◆ **Record extracts**

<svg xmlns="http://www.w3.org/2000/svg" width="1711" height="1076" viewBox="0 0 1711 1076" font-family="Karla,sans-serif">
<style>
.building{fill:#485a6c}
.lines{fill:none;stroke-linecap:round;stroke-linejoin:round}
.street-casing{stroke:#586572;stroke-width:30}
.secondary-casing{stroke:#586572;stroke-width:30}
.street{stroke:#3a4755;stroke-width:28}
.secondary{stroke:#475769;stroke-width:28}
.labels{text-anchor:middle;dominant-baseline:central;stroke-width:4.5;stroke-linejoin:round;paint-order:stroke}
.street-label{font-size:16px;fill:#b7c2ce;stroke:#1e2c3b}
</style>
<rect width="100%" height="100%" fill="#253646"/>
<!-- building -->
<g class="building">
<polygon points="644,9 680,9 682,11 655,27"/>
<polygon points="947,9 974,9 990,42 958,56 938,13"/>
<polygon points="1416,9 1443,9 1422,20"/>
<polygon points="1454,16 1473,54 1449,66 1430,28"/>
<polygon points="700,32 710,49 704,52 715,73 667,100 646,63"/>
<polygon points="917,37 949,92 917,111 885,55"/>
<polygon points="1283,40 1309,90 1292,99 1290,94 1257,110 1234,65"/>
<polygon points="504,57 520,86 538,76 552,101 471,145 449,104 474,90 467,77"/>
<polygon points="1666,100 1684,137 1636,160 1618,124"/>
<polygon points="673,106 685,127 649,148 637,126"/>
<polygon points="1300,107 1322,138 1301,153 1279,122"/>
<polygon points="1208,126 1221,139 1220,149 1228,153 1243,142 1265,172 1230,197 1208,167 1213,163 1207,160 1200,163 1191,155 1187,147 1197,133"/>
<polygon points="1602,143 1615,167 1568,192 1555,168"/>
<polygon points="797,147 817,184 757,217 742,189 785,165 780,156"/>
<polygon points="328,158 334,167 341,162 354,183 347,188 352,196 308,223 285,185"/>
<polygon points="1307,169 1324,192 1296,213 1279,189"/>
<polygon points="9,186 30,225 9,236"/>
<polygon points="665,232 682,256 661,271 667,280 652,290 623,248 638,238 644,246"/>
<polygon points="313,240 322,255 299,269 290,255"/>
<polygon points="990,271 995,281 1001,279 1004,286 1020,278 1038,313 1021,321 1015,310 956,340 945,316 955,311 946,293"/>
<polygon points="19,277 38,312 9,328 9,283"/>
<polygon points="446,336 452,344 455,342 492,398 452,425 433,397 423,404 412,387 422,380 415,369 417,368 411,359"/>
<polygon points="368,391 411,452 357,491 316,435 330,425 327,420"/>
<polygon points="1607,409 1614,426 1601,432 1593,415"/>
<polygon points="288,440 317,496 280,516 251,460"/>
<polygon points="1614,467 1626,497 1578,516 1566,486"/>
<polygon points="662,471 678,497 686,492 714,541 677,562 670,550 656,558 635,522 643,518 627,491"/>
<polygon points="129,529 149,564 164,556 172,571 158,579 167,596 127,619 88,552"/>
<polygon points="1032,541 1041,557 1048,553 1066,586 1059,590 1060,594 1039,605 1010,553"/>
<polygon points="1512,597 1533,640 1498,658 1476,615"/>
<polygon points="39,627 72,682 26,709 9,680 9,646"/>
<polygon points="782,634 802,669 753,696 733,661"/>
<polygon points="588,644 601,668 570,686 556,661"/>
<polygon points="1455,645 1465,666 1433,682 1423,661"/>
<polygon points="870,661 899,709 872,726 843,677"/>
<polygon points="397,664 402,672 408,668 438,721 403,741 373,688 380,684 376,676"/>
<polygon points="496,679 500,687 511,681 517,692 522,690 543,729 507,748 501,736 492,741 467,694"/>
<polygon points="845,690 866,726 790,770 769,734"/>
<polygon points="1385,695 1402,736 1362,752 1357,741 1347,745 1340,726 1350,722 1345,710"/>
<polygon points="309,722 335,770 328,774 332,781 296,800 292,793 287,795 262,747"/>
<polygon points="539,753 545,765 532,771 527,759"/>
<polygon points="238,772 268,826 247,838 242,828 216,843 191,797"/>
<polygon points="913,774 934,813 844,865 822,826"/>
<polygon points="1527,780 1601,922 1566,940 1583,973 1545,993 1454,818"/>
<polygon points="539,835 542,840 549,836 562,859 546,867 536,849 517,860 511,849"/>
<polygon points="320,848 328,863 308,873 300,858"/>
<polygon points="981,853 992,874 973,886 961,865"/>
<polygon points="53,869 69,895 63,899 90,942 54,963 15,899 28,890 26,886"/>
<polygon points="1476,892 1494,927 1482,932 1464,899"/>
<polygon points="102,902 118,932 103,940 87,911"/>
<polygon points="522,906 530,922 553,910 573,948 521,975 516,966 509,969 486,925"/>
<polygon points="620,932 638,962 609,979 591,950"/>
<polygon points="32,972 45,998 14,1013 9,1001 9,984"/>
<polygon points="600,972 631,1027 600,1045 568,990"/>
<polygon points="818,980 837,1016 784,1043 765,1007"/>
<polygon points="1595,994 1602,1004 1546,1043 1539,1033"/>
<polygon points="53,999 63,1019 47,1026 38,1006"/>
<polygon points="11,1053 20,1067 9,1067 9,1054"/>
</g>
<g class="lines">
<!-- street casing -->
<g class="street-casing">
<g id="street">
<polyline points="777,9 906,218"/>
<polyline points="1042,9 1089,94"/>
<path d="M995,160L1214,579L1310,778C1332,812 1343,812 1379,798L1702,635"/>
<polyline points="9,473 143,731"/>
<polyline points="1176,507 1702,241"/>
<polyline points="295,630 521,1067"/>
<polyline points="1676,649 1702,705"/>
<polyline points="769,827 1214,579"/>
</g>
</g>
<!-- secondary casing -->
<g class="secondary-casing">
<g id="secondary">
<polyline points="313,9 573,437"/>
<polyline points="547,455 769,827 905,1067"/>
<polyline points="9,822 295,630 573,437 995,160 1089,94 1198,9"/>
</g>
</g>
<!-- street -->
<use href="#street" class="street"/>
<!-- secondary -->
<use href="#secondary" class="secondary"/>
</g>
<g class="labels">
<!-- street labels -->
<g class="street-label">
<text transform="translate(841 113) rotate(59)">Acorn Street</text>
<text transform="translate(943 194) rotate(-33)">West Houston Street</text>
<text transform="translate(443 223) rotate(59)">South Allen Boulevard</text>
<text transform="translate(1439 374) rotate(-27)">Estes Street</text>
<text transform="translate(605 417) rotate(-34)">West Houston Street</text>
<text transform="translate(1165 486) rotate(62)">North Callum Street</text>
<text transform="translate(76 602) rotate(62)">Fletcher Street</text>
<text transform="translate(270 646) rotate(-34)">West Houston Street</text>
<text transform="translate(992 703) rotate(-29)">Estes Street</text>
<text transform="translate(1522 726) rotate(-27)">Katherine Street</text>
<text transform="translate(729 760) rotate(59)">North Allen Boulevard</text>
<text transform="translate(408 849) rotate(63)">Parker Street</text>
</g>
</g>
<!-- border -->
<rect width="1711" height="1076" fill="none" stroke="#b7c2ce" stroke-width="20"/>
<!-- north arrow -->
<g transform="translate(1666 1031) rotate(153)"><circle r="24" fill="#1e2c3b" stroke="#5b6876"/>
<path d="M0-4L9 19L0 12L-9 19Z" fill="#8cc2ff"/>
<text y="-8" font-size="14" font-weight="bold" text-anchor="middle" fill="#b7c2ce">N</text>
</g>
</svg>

◆ **What is needed**
Copy out all of the records verbatim.

◆ **Task output**
<svg xmlns="http://www.w3.org/2000/svg" width="1711" height="1076" viewBox="0 0 1711 1076" font-family="Karla,sans-serif">
<style>
.building{fill:#485a6c}
.lines{fill:none;stroke-linecap:round;stroke-linejoin:round}
.street-casing{stroke:#586572;stroke-width:30}
.secondary-casing{stroke:#586572;stroke-width:30}
.street{stroke:#3a4755;stroke-width:28}
.secondary{stroke:#475769;stroke-width:28}
.labels{text-anchor:middle;dominant-baseline:central;stroke-width:4.5;stroke-linejoin:round;paint-order:stroke}
.street-label{font-size:16px;fill:#b7c2ce;stroke:#1e2c3b}
</style>
<rect width="100%" height="100%" fill="#253646"/>
<!-- building -->
<g class="building">
<polygon points="644,9 680,9 682,11 655,27"/>
<polygon points="947,9 974,9 990,42 958,56 938,13"/>
<polygon points="1416,9 1443,9 1422,20"/>
<polygon points="1454,16 1473,54 1449,66 1430,28"/>
<polygon points="700,32 710,49 704,52 715,73 667,100 646,63"/>
<polygon points="917,37 949,92 917,111 885,55"/>
<polygon points="1283,40 1309,90 1292,99 1290,94 1257,110 1234,65"/>
<polygon points="504,57 520,86 538,76 552,101 471,145 449,104 474,90 467,77"/>
<polygon points="1666,100 1684,137 1636,160 1618,124"/>
<polygon points="673,106 685,127 649,148 637,126"/>
<polygon points="1300,107 1322,138 1301,153 1279,122"/>
<polygon points="1208,126 1221,139 1220,149 1228,153 1243,142 1265,172 1230,197 1208,167 1213,163 1207,160 1200,163 1191,155 1187,147 1197,133"/>
<polygon points="1602,143 1615,167 1568,192 1555,168"/>
<polygon points="797,147 817,184 757,217 742,189 785,165 780,156"/>
<polygon points="328,158 334,167 341,162 354,183 347,188 352,196 308,223 285,185"/>
<polygon points="1307,169 1324,192 1296,213 1279,189"/>
<polygon points="9,186 30,225 9,236"/>
<polygon points="665,232 682,256 661,271 667,280 652,290 623,248 638,238 644,246"/>
<polygon points="313,240 322,255 299,269 290,255"/>
<polygon points="990,271 995,281 1001,279 1004,286 1020,278 1038,313 1021,321 1015,310 956,340 945,316 955,311 946,293"/>
<polygon points="19,277 38,312 9,328 9,283"/>
<polygon points="446,336 452,344 455,342 492,398 452,425 433,397 423,404 412,387 422,380 415,369 417,368 411,359"/>
<polygon points="368,391 411,452 357,491 316,435 330,425 327,420"/>
<polygon points="1607,409 1614,426 1601,432 1593,415"/>
<polygon points="288,440 317,496 280,516 251,460"/>
<polygon points="1614,467 1626,497 1578,516 1566,486"/>
<polygon points="662,471 678,497 686,492 714,541 677,562 670,550 656,558 635,522 643,518 627,491"/>
<polygon points="129,529 149,564 164,556 172,571 158,579 167,596 127,619 88,552"/>
<polygon points="1032,541 1041,557 1048,553 1066,586 1059,590 1060,594 1039,605 1010,553"/>
<polygon points="1512,597 1533,640 1498,658 1476,615"/>
<polygon points="39,627 72,682 26,709 9,680 9,646"/>
<polygon points="782,634 802,669 753,696 733,661"/>
<polygon points="588,644 601,668 570,686 556,661"/>
<polygon points="1455,645 1465,666 1433,682 1423,661"/>
<polygon points="870,661 899,709 872,726 843,677"/>
<polygon points="397,664 402,672 408,668 438,721 403,741 373,688 380,684 376,676"/>
<polygon points="496,679 500,687 511,681 517,692 522,690 543,729 507,748 501,736 492,741 467,694"/>
<polygon points="845,690 866,726 790,770 769,734"/>
<polygon points="1385,695 1402,736 1362,752 1357,741 1347,745 1340,726 1350,722 1345,710"/>
<polygon points="309,722 335,770 328,774 332,781 296,800 292,793 287,795 262,747"/>
<polygon points="539,753 545,765 532,771 527,759"/>
<polygon points="238,772 268,826 247,838 242,828 216,843 191,797"/>
<polygon points="913,774 934,813 844,865 822,826"/>
<polygon points="1527,780 1601,922 1566,940 1583,973 1545,993 1454,818"/>
<polygon points="539,835 542,840 549,836 562,859 546,867 536,849 517,860 511,849"/>
<polygon points="320,848 328,863 308,873 300,858"/>
<polygon points="981,853 992,874 973,886 961,865"/>
<polygon points="53,869 69,895 63,899 90,942 54,963 15,899 28,890 26,886"/>
<polygon points="1476,892 1494,927 1482,932 1464,899"/>
<polygon points="102,902 118,932 103,940 87,911"/>
<polygon points="522,906 530,922 553,910 573,948 521,975 516,966 509,969 486,925"/>
<polygon points="620,932 638,962 609,979 591,950"/>
<polygon points="32,972 45,998 14,1013 9,1001 9,984"/>
<polygon points="600,972 631,1027 600,1045 568,990"/>
<polygon points="818,980 837,1016 784,1043 765,1007"/>
<polygon points="1595,994 1602,1004 1546,1043 1539,1033"/>
<polygon points="53,999 63,1019 47,1026 38,1006"/>
<polygon points="11,1053 20,1067 9,1067 9,1054"/>
</g>
<g class="lines">
<!-- street casing -->
<g class="street-casing">
<g id="street">
<polyline points="777,9 906,218"/>
<polyline points="1042,9 1089,94"/>
<path d="M995,160L1214,579L1310,778C1332,812 1343,812 1379,798L1702,635"/>
<polyline points="9,473 143,731"/>
<polyline points="1176,507 1702,241"/>
<polyline points="295,630 521,1067"/>
<polyline points="1676,649 1702,705"/>
<polyline points="769,827 1214,579"/>
</g>
</g>
<!-- secondary casing -->
<g class="secondary-casing">
<g id="secondary">
<polyline points="313,9 573,437"/>
<polyline points="547,455 769,827 905,1067"/>
<polyline points="9,822 295,630 573,437 995,160 1089,94 1198,9"/>
</g>
</g>
<!-- street -->
<use href="#street" class="street"/>
<!-- secondary -->
<use href="#secondary" class="secondary"/>
</g>
<g class="labels">
<!-- street labels -->
<g class="street-label">
<text transform="translate(841 113) rotate(59)">Acorn Street</text>
<text transform="translate(943 194) rotate(-33)">West Houston Street</text>
<text transform="translate(443 223) rotate(59)">South Allen Boulevard</text>
<text transform="translate(1439 374) rotate(-27)">Estes Street</text>
<text transform="translate(605 417) rotate(-34)">West Houston Street</text>
<text transform="translate(1165 486) rotate(62)">North Callum Street</text>
<text transform="translate(76 602) rotate(62)">Fletcher Street</text>
<text transform="translate(270 646) rotate(-34)">West Houston Street</text>
<text transform="translate(992 703) rotate(-29)">Estes Street</text>
<text transform="translate(1522 726) rotate(-27)">Katherine Street</text>
<text transform="translate(729 760) rotate(59)">North Allen Boulevard</text>
<text transform="translate(408 849) rotate(63)">Parker Street</text>
</g>
</g>
<!-- border -->
<rect width="1711" height="1076" fill="none" stroke="#b7c2ce" stroke-width="20"/>
<!-- north arrow -->
<g transform="translate(1666 1031) rotate(153)"><circle r="24" fill="#1e2c3b" stroke="#5b6876"/>
<path d="M0-4L9 19L0 12L-9 19Z" fill="#8cc2ff"/>
<text y="-8" font-size="14" font-weight="bold" text-anchor="middle" fill="#b7c2ce">N</text>
</g>
</svg>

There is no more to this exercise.